In fact, a study conducted by the Incentive Research Foundation shows people find non-cash rewards (hedonic) far more appealing than cash rewards – especially when those rewards can be personalized to individual preferences. Surprised? You’re not alone.
At BI WORLDWIDE, we conducted our own study that sheds some light. We started by selecting a group of employees and had their managers recognize them over a period of time with two different types of rewards:
On average, during the study, these employees earned more than $100 per month on their debit cards and less than $100 per month in award points. Both types of rewards could be saved up or spent immediately. Both could be used for a wide range of options, either high-value or low-value. Both had monetary value. They were functionally equal. On paper, the spending habits should have been similar. In practice? They were very different.

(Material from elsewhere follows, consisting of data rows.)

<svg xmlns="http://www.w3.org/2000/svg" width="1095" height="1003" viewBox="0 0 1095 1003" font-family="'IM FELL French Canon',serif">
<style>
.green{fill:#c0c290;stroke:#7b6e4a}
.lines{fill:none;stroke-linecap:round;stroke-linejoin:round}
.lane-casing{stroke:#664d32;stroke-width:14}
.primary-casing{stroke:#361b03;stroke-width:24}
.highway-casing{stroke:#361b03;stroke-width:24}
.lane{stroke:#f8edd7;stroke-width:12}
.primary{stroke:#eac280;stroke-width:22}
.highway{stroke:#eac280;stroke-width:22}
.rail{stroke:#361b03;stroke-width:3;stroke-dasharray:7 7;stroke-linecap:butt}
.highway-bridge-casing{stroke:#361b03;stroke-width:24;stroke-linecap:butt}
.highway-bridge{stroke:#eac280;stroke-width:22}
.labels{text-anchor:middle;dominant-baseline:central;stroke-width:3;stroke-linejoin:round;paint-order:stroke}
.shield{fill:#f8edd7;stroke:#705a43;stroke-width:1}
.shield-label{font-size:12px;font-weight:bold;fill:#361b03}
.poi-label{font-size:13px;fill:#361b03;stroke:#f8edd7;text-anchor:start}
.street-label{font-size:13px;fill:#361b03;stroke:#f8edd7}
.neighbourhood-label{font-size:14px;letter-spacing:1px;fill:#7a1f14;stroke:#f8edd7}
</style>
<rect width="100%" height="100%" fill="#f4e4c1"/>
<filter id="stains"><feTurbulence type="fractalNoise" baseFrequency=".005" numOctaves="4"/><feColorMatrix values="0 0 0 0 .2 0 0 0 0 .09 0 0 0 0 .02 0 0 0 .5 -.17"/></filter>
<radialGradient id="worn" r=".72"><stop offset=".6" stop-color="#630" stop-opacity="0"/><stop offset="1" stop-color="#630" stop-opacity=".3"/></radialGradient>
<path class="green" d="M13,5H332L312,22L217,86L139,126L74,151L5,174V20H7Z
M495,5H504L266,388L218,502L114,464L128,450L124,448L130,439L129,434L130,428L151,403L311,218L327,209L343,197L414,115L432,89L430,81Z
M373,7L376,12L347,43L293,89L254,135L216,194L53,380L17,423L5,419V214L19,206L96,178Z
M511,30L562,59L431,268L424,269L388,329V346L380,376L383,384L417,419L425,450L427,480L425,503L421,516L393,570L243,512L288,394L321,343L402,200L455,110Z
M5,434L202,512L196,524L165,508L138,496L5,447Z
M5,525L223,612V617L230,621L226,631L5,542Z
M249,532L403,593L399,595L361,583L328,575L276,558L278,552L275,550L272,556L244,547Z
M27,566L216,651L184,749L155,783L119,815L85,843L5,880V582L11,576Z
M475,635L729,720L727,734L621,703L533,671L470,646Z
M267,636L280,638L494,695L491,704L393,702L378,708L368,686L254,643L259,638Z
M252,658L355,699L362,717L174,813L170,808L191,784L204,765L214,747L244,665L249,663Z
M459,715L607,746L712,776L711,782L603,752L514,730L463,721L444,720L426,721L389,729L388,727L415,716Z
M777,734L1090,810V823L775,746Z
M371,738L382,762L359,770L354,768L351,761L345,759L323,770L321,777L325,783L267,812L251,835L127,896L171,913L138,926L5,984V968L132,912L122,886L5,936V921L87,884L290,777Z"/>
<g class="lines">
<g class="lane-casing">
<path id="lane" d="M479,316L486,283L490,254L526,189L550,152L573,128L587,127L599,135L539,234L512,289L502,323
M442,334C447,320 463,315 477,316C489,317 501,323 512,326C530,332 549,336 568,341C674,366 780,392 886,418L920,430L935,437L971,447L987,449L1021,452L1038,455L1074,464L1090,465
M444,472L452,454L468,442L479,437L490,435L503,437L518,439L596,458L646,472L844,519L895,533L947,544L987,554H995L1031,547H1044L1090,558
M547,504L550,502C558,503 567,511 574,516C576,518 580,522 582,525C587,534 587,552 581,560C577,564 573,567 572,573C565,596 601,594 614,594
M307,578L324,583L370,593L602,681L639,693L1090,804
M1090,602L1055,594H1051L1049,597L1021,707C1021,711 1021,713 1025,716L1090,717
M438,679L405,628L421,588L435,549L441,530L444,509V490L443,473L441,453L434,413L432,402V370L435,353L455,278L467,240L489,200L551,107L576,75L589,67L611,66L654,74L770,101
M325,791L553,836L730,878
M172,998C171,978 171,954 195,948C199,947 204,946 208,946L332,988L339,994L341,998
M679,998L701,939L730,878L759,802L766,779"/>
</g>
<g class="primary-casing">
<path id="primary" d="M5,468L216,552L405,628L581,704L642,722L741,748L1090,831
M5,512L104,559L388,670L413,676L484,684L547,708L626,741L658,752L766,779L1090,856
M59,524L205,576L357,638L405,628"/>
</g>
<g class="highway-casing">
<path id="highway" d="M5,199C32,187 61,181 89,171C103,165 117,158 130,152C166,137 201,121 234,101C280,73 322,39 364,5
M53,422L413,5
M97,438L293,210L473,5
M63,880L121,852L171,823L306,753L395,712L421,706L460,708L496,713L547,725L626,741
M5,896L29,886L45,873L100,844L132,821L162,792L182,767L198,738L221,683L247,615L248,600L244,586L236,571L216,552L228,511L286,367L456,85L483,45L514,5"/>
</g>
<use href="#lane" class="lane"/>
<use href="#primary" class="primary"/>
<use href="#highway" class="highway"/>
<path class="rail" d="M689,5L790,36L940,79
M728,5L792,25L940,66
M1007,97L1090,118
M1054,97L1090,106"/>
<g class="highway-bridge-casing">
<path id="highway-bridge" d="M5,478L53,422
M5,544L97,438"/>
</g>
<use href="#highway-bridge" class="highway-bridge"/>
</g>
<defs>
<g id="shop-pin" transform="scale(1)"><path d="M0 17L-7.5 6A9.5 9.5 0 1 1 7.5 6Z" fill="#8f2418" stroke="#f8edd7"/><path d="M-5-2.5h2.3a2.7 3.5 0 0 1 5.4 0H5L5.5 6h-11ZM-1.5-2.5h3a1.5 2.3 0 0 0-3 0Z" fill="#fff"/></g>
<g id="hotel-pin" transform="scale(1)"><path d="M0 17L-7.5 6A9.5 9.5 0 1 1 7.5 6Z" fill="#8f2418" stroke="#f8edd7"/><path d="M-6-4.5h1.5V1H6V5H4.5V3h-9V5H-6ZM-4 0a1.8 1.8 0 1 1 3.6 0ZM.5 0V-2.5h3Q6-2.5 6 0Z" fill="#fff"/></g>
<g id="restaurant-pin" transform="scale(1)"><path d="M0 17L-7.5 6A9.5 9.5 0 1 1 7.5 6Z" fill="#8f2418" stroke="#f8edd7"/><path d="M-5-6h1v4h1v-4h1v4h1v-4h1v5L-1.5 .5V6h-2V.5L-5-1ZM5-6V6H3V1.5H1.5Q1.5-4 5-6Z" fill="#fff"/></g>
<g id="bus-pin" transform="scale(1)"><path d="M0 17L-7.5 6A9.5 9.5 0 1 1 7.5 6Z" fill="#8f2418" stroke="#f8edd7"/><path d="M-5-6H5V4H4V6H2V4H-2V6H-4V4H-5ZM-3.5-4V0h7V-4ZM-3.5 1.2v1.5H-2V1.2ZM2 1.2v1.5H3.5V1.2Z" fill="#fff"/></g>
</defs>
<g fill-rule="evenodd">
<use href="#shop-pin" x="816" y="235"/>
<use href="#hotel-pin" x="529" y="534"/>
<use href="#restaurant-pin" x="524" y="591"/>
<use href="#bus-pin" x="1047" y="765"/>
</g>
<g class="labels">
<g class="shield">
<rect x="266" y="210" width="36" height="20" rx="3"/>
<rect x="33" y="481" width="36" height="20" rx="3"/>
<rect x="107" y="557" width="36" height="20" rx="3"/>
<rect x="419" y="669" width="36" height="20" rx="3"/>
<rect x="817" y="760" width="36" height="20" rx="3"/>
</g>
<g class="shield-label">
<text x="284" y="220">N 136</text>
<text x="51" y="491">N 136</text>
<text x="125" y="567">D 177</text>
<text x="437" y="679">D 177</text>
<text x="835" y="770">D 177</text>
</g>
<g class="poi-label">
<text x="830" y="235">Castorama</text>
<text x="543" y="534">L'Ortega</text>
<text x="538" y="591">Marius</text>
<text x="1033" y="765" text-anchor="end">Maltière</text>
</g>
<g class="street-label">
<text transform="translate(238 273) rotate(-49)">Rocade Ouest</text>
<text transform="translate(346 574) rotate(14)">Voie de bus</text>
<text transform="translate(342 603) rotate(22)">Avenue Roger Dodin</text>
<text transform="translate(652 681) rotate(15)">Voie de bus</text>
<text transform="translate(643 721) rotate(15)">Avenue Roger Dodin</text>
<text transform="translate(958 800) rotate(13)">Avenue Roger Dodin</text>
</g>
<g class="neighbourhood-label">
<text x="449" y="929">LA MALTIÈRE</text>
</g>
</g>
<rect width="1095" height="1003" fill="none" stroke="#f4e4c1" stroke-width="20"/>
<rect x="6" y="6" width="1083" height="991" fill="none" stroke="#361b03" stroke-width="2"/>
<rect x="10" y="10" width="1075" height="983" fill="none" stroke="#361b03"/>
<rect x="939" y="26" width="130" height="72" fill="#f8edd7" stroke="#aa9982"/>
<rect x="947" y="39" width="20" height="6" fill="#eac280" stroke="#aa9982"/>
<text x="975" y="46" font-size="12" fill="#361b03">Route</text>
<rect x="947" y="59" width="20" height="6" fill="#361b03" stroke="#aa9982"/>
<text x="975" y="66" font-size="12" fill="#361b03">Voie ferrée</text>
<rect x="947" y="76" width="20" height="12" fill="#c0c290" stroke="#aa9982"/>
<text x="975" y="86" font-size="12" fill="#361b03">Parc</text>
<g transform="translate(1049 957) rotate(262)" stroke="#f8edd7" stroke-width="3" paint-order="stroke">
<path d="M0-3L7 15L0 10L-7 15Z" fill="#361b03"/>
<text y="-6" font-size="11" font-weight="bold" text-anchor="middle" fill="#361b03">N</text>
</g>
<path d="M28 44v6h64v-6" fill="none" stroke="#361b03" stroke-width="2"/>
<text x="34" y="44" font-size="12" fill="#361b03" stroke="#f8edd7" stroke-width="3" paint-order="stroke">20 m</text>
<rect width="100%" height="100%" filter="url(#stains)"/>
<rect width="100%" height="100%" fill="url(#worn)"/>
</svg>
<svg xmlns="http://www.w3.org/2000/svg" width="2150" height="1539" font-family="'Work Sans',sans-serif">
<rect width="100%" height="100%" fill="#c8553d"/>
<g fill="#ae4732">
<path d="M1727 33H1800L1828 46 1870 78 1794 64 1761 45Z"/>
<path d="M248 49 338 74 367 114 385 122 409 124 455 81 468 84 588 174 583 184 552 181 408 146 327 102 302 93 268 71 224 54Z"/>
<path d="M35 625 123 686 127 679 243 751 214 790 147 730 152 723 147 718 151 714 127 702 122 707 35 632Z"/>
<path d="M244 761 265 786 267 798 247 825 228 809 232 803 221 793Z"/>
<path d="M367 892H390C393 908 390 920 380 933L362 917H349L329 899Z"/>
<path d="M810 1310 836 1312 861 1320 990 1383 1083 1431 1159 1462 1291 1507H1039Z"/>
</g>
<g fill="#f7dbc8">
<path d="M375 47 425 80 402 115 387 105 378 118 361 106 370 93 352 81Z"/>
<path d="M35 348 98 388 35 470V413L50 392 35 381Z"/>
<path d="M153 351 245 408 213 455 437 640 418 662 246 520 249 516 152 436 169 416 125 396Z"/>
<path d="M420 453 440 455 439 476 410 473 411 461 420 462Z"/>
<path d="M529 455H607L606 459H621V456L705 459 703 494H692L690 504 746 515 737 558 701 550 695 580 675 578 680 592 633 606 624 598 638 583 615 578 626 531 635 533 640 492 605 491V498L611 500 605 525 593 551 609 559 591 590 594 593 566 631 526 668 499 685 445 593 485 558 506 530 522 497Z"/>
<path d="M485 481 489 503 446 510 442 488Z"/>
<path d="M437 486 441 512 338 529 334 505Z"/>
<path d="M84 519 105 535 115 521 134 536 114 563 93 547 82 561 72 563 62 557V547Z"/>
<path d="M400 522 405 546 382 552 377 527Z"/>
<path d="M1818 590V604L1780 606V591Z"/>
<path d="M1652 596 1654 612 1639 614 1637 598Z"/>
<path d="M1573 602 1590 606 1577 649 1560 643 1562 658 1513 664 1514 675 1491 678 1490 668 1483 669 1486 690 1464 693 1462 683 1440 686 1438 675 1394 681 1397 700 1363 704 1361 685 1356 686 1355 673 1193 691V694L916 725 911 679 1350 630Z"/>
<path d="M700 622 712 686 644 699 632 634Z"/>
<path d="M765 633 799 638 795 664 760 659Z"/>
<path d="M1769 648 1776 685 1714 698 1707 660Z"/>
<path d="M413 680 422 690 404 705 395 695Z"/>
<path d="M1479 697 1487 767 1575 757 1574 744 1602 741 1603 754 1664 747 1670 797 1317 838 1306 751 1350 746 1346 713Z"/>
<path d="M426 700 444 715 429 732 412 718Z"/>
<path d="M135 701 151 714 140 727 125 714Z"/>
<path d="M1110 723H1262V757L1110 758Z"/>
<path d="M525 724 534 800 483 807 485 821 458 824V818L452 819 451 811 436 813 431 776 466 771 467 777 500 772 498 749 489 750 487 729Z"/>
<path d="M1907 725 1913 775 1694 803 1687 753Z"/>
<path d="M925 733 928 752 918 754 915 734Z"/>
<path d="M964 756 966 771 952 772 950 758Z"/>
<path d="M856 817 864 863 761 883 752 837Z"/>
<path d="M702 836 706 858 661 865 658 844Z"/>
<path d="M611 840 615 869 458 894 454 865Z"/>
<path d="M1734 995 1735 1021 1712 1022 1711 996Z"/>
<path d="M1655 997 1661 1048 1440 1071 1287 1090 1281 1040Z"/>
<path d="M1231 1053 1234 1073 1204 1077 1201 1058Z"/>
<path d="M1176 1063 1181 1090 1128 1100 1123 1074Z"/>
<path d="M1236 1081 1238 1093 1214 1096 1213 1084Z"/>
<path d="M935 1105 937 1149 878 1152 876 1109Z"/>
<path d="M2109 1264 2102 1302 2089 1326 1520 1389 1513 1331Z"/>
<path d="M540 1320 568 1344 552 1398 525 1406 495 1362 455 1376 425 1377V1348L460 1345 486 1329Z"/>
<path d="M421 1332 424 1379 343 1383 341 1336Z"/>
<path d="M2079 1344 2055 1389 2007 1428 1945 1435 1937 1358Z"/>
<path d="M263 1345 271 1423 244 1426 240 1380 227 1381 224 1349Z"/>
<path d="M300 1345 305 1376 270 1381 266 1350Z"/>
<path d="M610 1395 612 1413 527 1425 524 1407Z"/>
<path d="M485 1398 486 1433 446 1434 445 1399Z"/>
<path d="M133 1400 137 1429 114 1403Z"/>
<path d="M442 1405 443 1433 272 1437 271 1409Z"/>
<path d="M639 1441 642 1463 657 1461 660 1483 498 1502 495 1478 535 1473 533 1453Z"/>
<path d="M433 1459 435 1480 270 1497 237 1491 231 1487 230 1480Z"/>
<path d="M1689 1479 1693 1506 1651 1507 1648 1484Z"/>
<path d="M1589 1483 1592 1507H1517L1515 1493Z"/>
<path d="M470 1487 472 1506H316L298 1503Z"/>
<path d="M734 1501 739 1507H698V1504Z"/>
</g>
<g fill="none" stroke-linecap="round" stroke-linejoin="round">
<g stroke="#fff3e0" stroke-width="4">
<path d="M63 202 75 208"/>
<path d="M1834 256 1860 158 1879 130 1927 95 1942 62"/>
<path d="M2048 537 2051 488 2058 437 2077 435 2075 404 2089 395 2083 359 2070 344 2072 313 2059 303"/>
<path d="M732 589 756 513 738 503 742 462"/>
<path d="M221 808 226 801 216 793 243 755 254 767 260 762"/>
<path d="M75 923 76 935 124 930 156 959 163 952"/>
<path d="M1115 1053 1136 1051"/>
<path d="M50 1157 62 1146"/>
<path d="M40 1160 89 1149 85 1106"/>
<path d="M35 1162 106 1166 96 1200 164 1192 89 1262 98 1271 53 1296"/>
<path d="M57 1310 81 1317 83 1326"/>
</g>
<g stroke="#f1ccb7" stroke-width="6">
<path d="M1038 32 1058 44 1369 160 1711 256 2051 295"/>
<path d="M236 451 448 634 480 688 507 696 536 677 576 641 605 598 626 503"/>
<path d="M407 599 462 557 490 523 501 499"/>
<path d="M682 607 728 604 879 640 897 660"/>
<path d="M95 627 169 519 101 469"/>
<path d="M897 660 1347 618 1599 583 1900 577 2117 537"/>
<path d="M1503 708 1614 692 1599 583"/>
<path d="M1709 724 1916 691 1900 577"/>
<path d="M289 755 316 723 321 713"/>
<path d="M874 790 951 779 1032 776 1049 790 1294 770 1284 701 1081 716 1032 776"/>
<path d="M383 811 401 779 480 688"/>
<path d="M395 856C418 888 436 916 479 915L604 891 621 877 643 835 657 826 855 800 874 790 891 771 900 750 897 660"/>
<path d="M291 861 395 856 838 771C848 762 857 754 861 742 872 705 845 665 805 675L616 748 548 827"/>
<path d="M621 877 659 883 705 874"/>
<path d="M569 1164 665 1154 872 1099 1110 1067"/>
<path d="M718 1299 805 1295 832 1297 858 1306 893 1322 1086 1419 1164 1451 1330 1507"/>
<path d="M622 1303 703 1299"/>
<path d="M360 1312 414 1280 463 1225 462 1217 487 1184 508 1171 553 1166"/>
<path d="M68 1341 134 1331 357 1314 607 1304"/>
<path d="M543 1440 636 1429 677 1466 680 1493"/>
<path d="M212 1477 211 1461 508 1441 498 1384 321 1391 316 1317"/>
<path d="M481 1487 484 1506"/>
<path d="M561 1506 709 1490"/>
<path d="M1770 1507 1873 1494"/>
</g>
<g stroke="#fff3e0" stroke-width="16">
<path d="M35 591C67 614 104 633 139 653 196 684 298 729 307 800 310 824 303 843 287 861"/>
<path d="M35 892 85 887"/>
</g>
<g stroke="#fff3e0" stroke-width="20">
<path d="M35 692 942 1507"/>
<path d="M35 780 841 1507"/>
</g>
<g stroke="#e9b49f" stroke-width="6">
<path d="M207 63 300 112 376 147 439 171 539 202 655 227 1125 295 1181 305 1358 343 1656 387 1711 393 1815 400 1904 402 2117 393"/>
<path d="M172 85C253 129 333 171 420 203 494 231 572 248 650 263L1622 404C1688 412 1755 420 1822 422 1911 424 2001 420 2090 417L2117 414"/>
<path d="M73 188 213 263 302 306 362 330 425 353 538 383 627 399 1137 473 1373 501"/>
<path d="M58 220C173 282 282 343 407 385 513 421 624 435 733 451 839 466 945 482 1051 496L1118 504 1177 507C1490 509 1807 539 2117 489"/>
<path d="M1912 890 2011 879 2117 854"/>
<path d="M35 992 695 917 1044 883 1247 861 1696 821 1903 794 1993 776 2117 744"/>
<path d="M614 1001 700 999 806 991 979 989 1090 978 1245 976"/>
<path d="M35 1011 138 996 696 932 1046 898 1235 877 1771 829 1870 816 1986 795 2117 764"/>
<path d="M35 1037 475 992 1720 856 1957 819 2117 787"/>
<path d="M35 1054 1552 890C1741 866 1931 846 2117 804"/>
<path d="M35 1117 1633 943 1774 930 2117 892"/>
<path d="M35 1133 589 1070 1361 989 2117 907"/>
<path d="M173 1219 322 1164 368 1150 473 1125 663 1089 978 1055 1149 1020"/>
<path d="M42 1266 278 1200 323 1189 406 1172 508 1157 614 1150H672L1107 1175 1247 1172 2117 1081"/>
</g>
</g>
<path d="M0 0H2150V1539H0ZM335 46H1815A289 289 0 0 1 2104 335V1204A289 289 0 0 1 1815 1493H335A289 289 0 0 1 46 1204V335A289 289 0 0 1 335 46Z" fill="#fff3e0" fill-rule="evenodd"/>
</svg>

Our group of employees spent nearly 85 percent of their debit card purchases on small transactions of under $30 each, primarily at vending machines, fast food restaurants, and gas stations. Their cash rewards melted into everyday life with little to no sense of being special or memorable. Their award points, on the other hand, were used very differently. More than 85 percent of these employees saved their points toward higher value items, like travel experiences or luxury merchandise.
When creating – or rethinking – your company’s reward strategy, it's best practice to follow the guidance of The Rewards Efficacy Continuum.
The rewards on the right side of the spectrum create ‘a halo of happiness’, before, during, and after the reward is received. As we know from our study, using a gift card to make a purchase is not quite the same as receiving a ‘package’ at your door. Everyone wants to receive and open ‘gifts’ or ‘presents’.
Every time a program participant receives award points with the chance to redeem for hedonistic rewards, they feel the dopamine effect – they feel good about what they’re doing and the things they’ve accomplished – but receiving award points isn’t the full story.
Employee points-based reward programs are only successful if the award points earned are redeemed. If an employee actively participates in your program and finds it valuable, they will spend their points on rewards as a way of experiencing that value and staying engaged.
The coffeemaker you redeemed for that goes ‘ding’ in the morning to let you know your coffee is ready reminds you every day of how you were rewarded for positive behaviour.
This means that if your employees are not redeeming points, they are not actively engaged. Recognizing an employee with points is not the ultimate goal. Having employees redeem for something that inspires and creates joy is. Whether that is an experience or a high-value product, getting the points isn’t the point, redeeming them is.